*Prompt*
This task calls for copying every line of the records that includes the word "identifier".

Records provided below:

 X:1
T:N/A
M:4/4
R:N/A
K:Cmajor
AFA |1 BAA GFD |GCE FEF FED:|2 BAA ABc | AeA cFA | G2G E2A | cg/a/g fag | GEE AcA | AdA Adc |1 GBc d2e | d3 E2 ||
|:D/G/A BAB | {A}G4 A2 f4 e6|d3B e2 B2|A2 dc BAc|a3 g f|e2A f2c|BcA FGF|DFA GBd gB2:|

End of Records provided.
Records provided below:

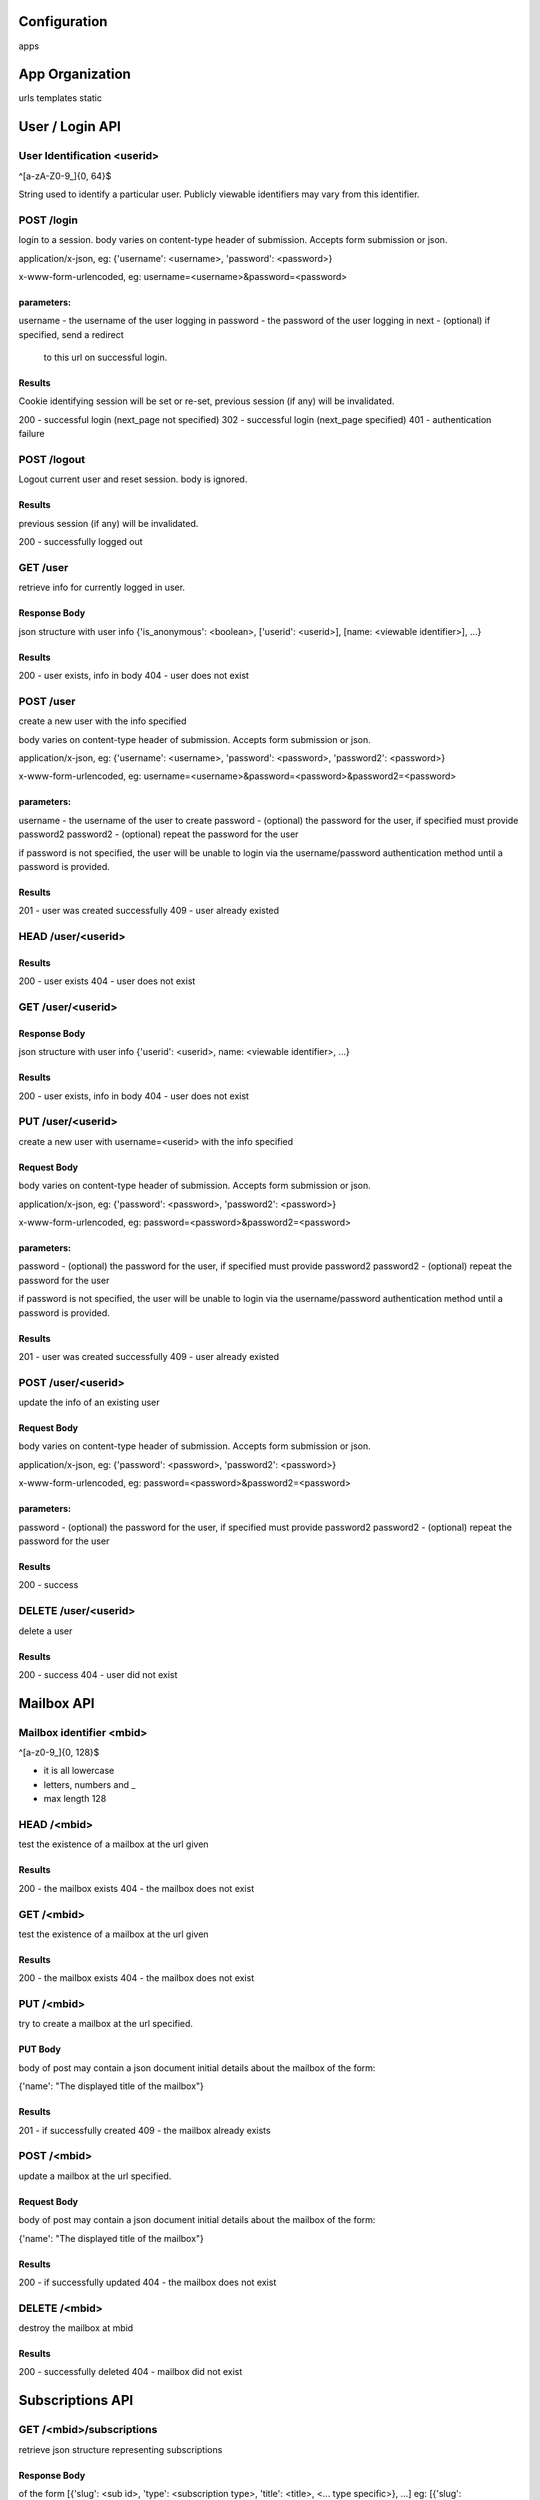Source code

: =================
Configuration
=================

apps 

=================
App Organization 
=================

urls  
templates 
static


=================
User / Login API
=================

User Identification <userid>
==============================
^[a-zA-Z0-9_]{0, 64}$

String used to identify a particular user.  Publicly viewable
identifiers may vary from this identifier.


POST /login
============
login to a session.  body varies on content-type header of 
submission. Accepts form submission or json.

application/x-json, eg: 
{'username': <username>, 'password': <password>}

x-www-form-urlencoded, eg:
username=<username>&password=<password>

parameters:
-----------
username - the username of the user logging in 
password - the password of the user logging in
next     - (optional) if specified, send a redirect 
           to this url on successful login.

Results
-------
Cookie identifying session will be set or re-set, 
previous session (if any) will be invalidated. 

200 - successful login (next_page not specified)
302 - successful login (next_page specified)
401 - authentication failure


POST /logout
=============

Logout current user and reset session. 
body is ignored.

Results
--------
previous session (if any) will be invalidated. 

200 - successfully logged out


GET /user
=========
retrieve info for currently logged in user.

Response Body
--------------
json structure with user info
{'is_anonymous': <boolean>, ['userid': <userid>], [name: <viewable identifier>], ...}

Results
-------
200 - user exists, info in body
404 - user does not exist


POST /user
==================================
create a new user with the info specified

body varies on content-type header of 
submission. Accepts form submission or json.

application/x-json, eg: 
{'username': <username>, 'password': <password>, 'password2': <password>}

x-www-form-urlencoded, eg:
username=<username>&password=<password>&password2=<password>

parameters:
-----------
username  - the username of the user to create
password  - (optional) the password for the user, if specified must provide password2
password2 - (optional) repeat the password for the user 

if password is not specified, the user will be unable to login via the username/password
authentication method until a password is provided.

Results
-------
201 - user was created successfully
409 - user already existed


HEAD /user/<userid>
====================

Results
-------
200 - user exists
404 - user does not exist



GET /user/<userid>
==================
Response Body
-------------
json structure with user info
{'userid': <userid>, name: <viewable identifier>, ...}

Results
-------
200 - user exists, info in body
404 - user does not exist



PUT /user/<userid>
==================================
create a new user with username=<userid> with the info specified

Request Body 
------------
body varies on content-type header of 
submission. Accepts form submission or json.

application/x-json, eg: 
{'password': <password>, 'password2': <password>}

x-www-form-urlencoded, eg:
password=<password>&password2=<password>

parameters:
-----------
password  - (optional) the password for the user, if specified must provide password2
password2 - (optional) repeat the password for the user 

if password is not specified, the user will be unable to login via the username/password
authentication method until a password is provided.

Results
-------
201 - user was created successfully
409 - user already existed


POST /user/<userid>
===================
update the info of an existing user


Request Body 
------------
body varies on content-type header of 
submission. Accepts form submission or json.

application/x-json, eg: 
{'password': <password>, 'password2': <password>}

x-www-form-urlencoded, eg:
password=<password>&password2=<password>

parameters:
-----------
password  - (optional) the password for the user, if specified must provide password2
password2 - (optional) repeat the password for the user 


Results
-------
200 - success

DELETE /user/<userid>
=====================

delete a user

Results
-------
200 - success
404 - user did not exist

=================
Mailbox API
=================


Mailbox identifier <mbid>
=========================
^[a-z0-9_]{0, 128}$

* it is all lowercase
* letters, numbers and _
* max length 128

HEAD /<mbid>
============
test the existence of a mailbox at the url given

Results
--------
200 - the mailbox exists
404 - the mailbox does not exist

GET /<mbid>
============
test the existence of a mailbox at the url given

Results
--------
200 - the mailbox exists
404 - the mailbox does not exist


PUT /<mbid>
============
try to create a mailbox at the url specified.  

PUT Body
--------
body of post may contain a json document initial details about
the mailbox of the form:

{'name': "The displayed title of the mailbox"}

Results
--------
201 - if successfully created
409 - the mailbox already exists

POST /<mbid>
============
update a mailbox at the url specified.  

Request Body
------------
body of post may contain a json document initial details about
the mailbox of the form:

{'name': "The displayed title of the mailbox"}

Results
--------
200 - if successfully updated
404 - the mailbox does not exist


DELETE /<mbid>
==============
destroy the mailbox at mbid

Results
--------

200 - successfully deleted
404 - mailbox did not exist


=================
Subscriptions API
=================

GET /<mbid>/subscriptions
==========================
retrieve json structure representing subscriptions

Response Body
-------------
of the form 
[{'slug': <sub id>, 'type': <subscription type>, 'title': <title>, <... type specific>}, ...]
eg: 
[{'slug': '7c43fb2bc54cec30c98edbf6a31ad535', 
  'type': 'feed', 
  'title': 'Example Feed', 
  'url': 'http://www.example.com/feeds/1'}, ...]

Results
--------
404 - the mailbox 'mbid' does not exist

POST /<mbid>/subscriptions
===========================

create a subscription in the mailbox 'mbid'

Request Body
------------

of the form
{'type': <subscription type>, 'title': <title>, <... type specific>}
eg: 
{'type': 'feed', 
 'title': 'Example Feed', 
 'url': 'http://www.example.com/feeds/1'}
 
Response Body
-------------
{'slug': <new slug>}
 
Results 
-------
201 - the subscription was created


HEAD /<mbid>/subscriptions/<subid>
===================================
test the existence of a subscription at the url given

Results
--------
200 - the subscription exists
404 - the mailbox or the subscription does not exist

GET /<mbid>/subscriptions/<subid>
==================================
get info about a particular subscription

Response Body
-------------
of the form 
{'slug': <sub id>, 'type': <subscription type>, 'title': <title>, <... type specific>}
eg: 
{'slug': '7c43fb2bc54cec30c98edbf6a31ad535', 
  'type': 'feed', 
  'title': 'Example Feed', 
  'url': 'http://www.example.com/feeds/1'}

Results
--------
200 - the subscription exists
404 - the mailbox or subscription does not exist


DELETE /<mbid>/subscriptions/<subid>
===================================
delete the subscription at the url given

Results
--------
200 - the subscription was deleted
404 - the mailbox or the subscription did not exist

End of Records provided.
Records provided below:

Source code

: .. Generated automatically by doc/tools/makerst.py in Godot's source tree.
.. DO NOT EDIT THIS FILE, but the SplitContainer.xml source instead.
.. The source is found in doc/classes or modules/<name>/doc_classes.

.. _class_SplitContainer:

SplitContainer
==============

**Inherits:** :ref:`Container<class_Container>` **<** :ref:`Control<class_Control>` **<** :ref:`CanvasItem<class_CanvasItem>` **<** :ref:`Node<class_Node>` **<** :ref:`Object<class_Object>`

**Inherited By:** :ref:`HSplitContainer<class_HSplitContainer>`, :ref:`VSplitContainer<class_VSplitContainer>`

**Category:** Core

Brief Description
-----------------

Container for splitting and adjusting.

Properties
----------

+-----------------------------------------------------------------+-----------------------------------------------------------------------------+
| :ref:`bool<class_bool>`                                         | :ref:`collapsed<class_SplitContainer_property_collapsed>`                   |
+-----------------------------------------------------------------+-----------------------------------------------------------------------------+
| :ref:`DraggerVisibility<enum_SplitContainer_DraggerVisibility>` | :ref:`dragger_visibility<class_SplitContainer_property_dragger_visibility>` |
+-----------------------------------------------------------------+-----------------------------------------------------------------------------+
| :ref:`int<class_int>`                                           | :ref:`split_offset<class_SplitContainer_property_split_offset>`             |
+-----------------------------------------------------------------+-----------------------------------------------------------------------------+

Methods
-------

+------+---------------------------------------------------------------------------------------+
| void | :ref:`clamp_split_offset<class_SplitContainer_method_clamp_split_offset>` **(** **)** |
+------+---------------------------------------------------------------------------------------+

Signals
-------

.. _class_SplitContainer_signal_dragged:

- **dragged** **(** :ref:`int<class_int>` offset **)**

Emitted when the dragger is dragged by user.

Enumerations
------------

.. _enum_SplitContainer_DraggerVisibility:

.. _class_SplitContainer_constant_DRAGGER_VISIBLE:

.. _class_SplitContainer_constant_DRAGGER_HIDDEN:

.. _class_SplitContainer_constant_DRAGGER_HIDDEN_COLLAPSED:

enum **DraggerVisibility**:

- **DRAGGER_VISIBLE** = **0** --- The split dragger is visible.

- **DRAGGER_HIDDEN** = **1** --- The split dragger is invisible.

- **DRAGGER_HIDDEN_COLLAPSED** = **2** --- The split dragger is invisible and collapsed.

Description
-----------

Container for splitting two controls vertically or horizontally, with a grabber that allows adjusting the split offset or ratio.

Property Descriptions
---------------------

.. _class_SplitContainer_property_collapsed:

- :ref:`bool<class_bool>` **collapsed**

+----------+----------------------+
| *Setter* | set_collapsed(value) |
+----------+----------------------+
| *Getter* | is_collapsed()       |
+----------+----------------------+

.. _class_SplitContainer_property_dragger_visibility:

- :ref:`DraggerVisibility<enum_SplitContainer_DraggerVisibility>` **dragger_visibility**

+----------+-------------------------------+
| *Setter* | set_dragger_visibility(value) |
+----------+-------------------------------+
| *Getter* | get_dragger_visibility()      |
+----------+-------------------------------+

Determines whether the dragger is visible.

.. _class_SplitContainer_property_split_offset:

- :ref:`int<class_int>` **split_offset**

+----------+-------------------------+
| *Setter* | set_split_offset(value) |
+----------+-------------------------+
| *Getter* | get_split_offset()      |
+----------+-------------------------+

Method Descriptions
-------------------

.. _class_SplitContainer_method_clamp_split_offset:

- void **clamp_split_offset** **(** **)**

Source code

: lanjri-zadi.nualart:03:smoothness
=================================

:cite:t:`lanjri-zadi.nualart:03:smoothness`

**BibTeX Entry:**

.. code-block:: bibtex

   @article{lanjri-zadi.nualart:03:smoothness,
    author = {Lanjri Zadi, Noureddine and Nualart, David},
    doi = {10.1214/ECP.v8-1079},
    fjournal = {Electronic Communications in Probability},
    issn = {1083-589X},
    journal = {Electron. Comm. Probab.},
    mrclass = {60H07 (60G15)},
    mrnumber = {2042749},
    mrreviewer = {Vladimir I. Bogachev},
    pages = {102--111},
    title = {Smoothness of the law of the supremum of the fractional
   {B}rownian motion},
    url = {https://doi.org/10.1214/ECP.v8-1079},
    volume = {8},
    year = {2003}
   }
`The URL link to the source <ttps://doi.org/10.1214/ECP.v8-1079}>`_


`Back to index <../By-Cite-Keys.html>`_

End of Records provided.

*Task result*
identifiers may vary from this identifier.
{'is_anonymous': <boolean>, ['userid': <userid>], [name: <viewable identifier>], ...}
{'userid': <userid>, name: <viewable identifier>, ...}
Mailbox identifier <mbid>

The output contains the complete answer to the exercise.